LISTE DES CONSIGNES
a) Répondez à ces questions sur le texte relatif au permis de construire :
(i) À quelle date le Maire de Rians a-t-il rejeté le recours gracieux ?
(ii) Qui a rendu l'ordonnance du 7 avril 2011 ?
(iii) Sur qui pèse la charge de la preuve de la date d'affichage d'une autorisation de construire ?
b) Citez le passage du texte relatif au permis de construire compris entre « Rappelons que la » et « durée des travaux [4]. » inclus.

TEXTE DE LA PAGE
------------------------------

Des tiers intéressés au projet ont formé un recours gracieux à l’encontre de cette décision.
Le Maire de Rians a rejeté ce recours par décision en date du 29 décembre 2008.

Ces derniers ont alors formé un recours en annulation à l’encontre de cet arrêté et de la décision de rejet prise sur recours gracieux.

Par ordonnance en date du 7 avril 2011, le Président du Tribunal administratif de Toulon a rejeté cette demande.

Les intéressés ont alors interjeté appel de ce jugement, qui a été confirmé par un arrêt de la Cour administrative d’appel de Marseille en date du 18 avril 2013.

La Cour marseillaise a rejeté cet appel comme étant irrecevable en application des dispositions de l’article R. 600-1 du Code de l’urbanisme.

Un pourvoi en cassation a alors été formé par ces derniers.

Au visa des articles R. 424-15 et R. 600-1 du Code de l’urbanisme, le Conseil d’Etat a apporté de nouvelles précisions en matière de notification de recours à l’encontre d’une autorisation de construire.

Les juges du Palais Royal ont ainsi indiqué qu’il résulte de la combinaison des dispositions des articles R. 424-15 et R. 600-1 du Code de l’urbanisme que l’irrecevabilité tirée de l’absence d’accomplissement des formalités de notification prescrites par l’article R. 600-1 du Code de l’urbanisme ne peut être opposée, en première instance, en appel ou en cassation, qu’à la condition, prévue à l’article R. 424-15 du même Code, que l’obligation de procéder à cette notification ait été mentionnée dans l’affichage du permis de construire.

Rappelons que la charge de la preuve de la date d’affichage d’une autorisation de construire pèse sur son bénéficiaire [1].
De même, le pétitionnaire doit également démontrer que l’ensemble des mentions obligatoire a été affiché [2]

La jurisprudence a également considéré qu’une requête n’était pas tardive lorsqu’aucun élément ne permettait d’établir la date de l’affichage de l’autorisation de construire contestée [3].

Il en est de même lorsqu’il existe un doute sur la continuité de l’affichage durant toute la durée des travaux [4].

------------------------------

LIGNES DE DONNÉES
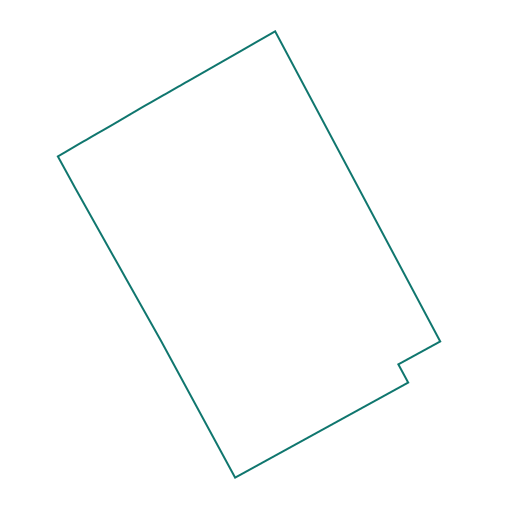 the district of Jasper, Missouri, United States of America, rotated 60°
{"feature_id": "52423323B94294410051786", "entity_name": "Jasper", "entity_type": "district", "adm_level": 2, "iso_a3": "USA", "parent_name": "United States of America", "parent_adm1": "Missouri", "projection": "natural_earth1", "projection_center": [-94.517, 37.206], "detail": "fine", "context": "isolated", "style": "outline", "palette": "teal", "viewbox_px": 512, "rotation_deg": 60, "n_neighbors": 0, "source": "geoboundaries", "source_scale": "gbopen_adm2", "svg_char_len": 617}
<svg xmlns="http://www.w3.org/2000/svg" viewBox="0 0 512 512"><g transform="rotate(60 256 256)"><path d="M441.7,187.5L421.0,186.9L422.1,139.2L71.0,127.1L70.9,148.1L70.9,149.4L70.9,160.2L70.6,228.0L70.5,230.3L70.6,237.1L70.5,238.1L70.5,244.7L70.5,254.7L70.4,255.0L70.4,265.3L70.4,270.2L70.3,276.4L70.3,281.6L70.4,293.5L70.6,316.2L70.6,318.3L70.5,331.8L70.5,339.3L70.6,345.3L70.5,347.7L70.5,347.9L70.5,353.7L70.5,354.1L70.6,362.9L70.7,377.8L97.9,378.4L105.8,378.6L183.9,379.6L186.1,379.6L196.5,379.7L203.5,379.8L210.1,379.9L282.4,380.7L437.5,384.9L441.7,187.5Z" fill="none" stroke="#0f766e" stroke-width="2"/></g></svg>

------------------------------

RÉPONSES
a)
(i) Le 29 décembre 2008.
(ii) Le Président du Tribunal administratif de Toulon.
(iii) Sur le bénéficiaire de l'autorisation.

b)
Rappelons que la charge de la preuve de la date d’affichage d’une autorisation de construire pèse sur son bénéficiaire [1].
De même, le pétitionnaire doit également démontrer que l’ensemble des mentions obligatoire a été affiché [2]

La jurisprudence a également considéré qu’une requête n’était pas tardive lorsqu’aucun élément ne permettait d’établir la date de l’affichage de l’autorisation de construire contestée [3].

Il en est de même lorsqu’il existe un doute sur la continuité de l’affichage durant toute la durée des travaux [4].